--- WHAT TO WORK ON ---
I'd like an exact copy of only the lines from the start of the listing below through the line that holds "- 🔴 Red: Components". Please keep the pictures out.

--- DATA ---
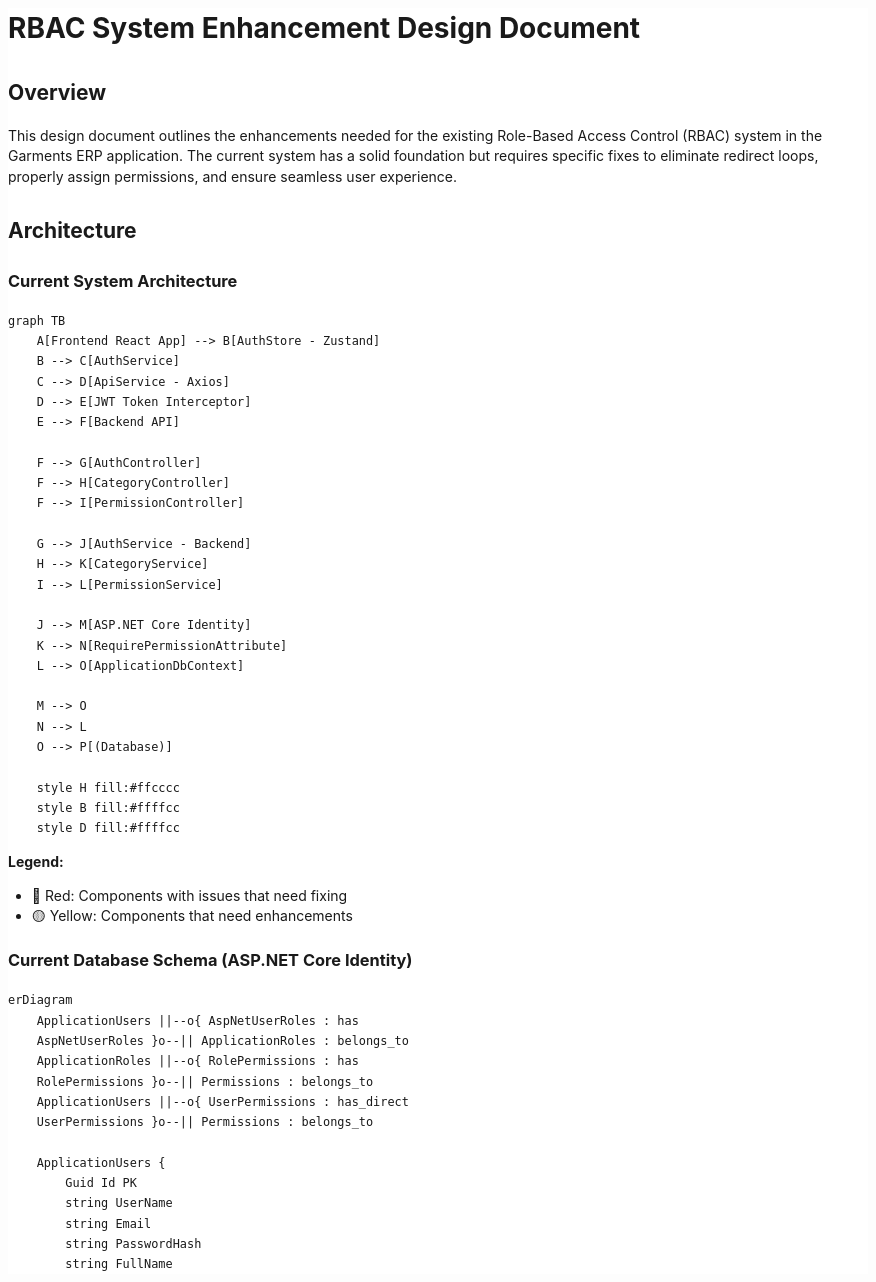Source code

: # RBAC System Enhancement Design Document

## Overview

This design document outlines the enhancements needed for the existing Role-Based Access Control (RBAC) system in the Garments ERP application. The current system has a solid foundation but requires specific fixes to eliminate redirect loops, properly assign permissions, and ensure seamless user experience.

## Architecture

### Current System Architecture

```mermaid
graph TB
    A[Frontend React App] --> B[AuthStore - Zustand]
    B --> C[AuthService]
    C --> D[ApiService - Axios]
    D --> E[JWT Token Interceptor]
    E --> F[Backend API]
    
    F --> G[AuthController]
    F --> H[CategoryController]
    F --> I[PermissionController]
    
    G --> J[AuthService - Backend]
    H --> K[CategoryService]
    I --> L[PermissionService]
    
    J --> M[ASP.NET Core Identity]
    K --> N[RequirePermissionAttribute]
    L --> O[ApplicationDbContext]
    
    M --> O
    N --> L
    O --> P[(Database)]
    
    style H fill:#ffcccc
    style B fill:#ffffcc
    style D fill:#ffffcc
```

**Legend:**
- 🔴 Red: Components with issues that need fixing
- 🟡 Yellow: Components that need enhancements

### Current Database Schema (ASP.NET Core Identity)

```mermaid
erDiagram
    ApplicationUsers ||--o{ AspNetUserRoles : has
    AspNetUserRoles }o--|| ApplicationRoles : belongs_to
    ApplicationRoles ||--o{ RolePermissions : has
    RolePermissions }o--|| Permissions : belongs_to
    ApplicationUsers ||--o{ UserPermissions : has_direct
    UserPermissions }o--|| Permissions : belongs_to
    
    ApplicationUsers {
        Guid Id PK
        string UserName
        string Email
        string PasswordHash
        string FullName
```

--- ANSWER AREA ---
Source code

: # RBAC System Enhancement Design Document

## Overview

This design document outlines the enhancements needed for the existing Role-Based Access Control (RBAC) system in the Garments ERP application. The current system has a solid foundation but requires specific fixes to eliminate redirect loops, properly assign permissions, and ensure seamless user experience.

## Architecture

### Current System Architecture

```mermaid
graph TB
    A[Frontend React App] --> B[AuthStore - Zustand]
    B --> C[AuthService]
    C --> D[ApiService - Axios]
    D --> E[JWT Token Interceptor]
    E --> F[Backend API]
    
    F --> G[AuthController]
    F --> H[CategoryController]
    F --> I[PermissionController]
    
    G --> J[AuthService - Backend]
    H --> K[CategoryService]
    I --> L[PermissionService]
    
    J --> M[ASP.NET Core Identity]
    K --> N[RequirePermissionAttribute]
    L --> O[ApplicationDbContext]
    
    M --> O
    N --> L
    O --> P[(Database)]
    
    style H fill:#ffcccc
    style B fill:#ffffcc
    style D fill:#ffffcc
```

**Legend:**
- 🔴 Red: Components with issues that need fixing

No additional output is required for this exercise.